Makes 2 servings | per serving: 1 protein, ½ vegetable

  • 8 to 10 ounces shrimp, cooked, peeled, deveined, chopped
  • ½ cup cilantro
  • ½ fresh jalapenos, diced
  • 2 small green onions, chopped
  • ½ medium tomato, chopped
  • ½ teaspoon Morton® Lite Salt
  • juice of 2 limes plus 1 lime wedge

Toss all ingredients together. Sprinkle with a little extra Morton Lite Salt. Squeeze lime wedge over top.

 

BAKED CHICKEN

Makes 1 serving | per serving: 1 protein, ¼ fat, 1 Thermo-Snacks

  • 1-4 to 5 ounce chicken breast
  • pinch of Mrs. Dash® Garlic & Herb
  • 1 package Pretzel Twists Thermo-Snacks®, crushed
  • Low calorie or Fat Free Ranch Dressing
  • oil sprayer

Mix crushed Pretzel Twists with Mrs. Dash. Pour into shallow dish. Spray baking sheet with oil.

Coat chicken with ranch dressing and cover with the Pretzel Twists mixture. Place on baking sheet.
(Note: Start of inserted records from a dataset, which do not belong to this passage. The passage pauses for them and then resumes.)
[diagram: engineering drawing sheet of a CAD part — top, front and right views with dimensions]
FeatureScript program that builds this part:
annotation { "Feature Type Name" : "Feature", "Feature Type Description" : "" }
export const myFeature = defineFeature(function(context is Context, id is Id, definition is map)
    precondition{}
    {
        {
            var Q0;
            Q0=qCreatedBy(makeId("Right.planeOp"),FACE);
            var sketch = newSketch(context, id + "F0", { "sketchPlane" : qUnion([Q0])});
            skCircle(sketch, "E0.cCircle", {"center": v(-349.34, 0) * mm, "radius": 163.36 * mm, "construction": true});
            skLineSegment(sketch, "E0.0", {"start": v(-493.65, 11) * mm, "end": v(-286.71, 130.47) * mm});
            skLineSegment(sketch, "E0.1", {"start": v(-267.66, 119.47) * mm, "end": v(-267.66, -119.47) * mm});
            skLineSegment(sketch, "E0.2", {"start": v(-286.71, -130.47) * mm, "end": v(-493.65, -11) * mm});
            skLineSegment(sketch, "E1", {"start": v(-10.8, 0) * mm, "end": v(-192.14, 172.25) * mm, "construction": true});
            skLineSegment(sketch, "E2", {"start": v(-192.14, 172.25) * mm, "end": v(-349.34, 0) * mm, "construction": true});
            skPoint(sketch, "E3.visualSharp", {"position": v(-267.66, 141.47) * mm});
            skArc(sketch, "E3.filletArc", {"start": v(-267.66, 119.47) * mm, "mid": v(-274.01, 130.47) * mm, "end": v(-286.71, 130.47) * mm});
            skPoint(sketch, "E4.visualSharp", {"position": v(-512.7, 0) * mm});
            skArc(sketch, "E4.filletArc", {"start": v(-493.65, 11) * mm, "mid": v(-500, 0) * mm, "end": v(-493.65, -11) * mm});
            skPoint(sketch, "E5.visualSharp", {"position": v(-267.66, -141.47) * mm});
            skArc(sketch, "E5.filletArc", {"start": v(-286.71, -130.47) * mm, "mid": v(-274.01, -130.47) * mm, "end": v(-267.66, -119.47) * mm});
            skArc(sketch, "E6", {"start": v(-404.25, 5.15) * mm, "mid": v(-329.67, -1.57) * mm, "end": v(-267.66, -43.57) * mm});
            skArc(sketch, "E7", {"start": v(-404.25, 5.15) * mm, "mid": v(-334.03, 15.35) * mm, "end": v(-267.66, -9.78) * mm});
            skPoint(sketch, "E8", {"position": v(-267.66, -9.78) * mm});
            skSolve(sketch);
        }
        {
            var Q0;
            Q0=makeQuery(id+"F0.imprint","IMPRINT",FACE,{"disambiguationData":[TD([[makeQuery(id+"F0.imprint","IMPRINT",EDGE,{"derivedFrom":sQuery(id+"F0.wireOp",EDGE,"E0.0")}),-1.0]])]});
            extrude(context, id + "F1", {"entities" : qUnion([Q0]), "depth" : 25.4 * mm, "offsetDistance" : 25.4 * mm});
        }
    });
Bake 30-45 minutes or until cooked through.

 

MOROCCAN LAMB

Makes 1 serving | per serving: 1 protein

  • 2 tablespoons onion flakes
  • 1 tablespoon parsley, chopped
  • ¼ bay leaf, crumbled
  • ½ teaspoon Morton® Lite Salt
  • ½ teaspoon ground coriander
  • 1/8 teaspoon ground cumin
  • 1 teaspoon paprika
  • dash black pepper
  • 1/8 teaspoon ginger
  • 1/8 teaspoon garlic powder
  • 1/3 cup water
  • 4 to 5 ounces lamb loin, cut into 1-inch cubes

Thoroughly combine all spices. Add meat. Cover and chill overnight. Place meat on skewers and grill. Add vegetables and serve over brown rice for a complete meal.